(WHAT THE EXERCISE ASKS)
Arrange all of the records below as a numbered list, leaving out any blank lines.

——

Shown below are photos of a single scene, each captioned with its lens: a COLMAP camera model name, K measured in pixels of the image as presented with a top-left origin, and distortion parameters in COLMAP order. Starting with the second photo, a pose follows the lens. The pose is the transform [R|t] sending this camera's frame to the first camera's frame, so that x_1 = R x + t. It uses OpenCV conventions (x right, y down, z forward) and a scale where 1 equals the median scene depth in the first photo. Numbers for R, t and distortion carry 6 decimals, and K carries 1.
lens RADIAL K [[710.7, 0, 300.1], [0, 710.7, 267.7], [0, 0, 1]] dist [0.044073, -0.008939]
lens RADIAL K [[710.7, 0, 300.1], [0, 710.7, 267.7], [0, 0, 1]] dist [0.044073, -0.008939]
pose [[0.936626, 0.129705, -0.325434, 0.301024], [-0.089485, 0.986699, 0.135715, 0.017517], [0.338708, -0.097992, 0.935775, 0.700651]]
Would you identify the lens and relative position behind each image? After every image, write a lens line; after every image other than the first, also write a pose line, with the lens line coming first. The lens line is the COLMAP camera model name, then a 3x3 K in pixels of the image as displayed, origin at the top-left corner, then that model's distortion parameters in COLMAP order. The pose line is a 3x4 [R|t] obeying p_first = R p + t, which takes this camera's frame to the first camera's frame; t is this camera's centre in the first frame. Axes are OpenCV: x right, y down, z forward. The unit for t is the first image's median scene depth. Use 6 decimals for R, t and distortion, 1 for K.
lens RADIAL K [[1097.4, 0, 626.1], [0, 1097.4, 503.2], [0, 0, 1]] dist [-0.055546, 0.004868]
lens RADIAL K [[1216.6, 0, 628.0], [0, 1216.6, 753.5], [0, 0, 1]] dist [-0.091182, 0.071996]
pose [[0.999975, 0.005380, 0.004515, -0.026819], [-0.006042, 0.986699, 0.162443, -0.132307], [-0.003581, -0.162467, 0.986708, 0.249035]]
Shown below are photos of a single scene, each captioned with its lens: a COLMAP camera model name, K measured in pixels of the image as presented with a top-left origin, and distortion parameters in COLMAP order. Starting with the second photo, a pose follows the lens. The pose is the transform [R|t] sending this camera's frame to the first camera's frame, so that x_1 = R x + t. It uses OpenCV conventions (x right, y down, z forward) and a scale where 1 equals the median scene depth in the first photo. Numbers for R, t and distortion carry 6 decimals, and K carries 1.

——

(PROBLEM SOLUTION)
1. Shown below are photos of a single scene, each captioned with its lens: a COLMAP camera model name, K measured in pixels of the image as presented with a top-left origin, and distortion parameters in COLMAP order. Starting with the second photo, a pose follows the lens. The pose is the transform [R|t] sending this camera's frame to the first camera's frame, so that x_1 = R x + t. It uses OpenCV conventions (x right, y down, z forward) and a scale where 1 equals the median scene depth in the first photo. Numbers for R, t and distortion carry 6 decimals, and K carries 1.
2. lens RADIAL K [[710.7, 0, 300.1], [0, 710.7, 267.7], [0, 0, 1]] dist [0.044073, -0.008939]
3. lens RADIAL K [[710.7, 0, 300.1], [0, 710.7, 267.7], [0, 0, 1]] dist [0.044073, -0.008939]
4. pose [[0.936626, 0.129705, -0.325434, 0.301024], [-0.089485, 0.986699, 0.135715, 0.017517], [0.338708, -0.097992, 0.935775, 0.700651]]
5. Would you identify the lens and relative position behind each image? After every image, write a lens line; after every image other than the first, also write a pose line, with the lens line coming first. The lens line is the COLMAP camera model name, then a 3x3 K in pixels of the image as displayed, origin at the top-left corner, then that model's distortion parameters in COLMAP order. The pose line is a 3x4 [R|t] obeying p_first = R p + t, which takes this camera's frame to the first camera's frame; t is this camera's centre in the first frame. Axes are OpenCV: x right, y down, z forward. The unit for t is the first image's median scene depth. Use 6 decimals for R, t and distortion, 1 for K.
6. lens RADIAL K [[1097.4, 0, 626.1], [0, 1097.4, 503.2], [0, 0, 1]] dist [-0.055546, 0.004868]
7. lens RADIAL K [[1216.6, 0, 628.0], [0, 1216.6, 753.5], [0, 0, 1]] dist [-0.091182, 0.071996]
8. pose [[0.999975, 0.005380, 0.004515, -0.026819], [-0.006042, 0.986699, 0.162443, -0.132307], [-0.003581, -0.162467, 0.986708, 0.249035]]
9. Shown below are photos of a single scene, each captioned with its lens: a COLMAP camera model name, K measured in pixels of the image as presented with a top-left origin, and distortion parameters in COLMAP order. Starting with the second photo, a pose follows the lens. The pose is the transform [R|t] sending this camera's frame to the first camera's frame, so that x_1 = R x + t. It uses OpenCV conventions (x right, y down, z forward) and a scale where 1 equals the median scene depth in the first photo. Numbers for R, t and distortion carry 6 decimals, and K carries 1.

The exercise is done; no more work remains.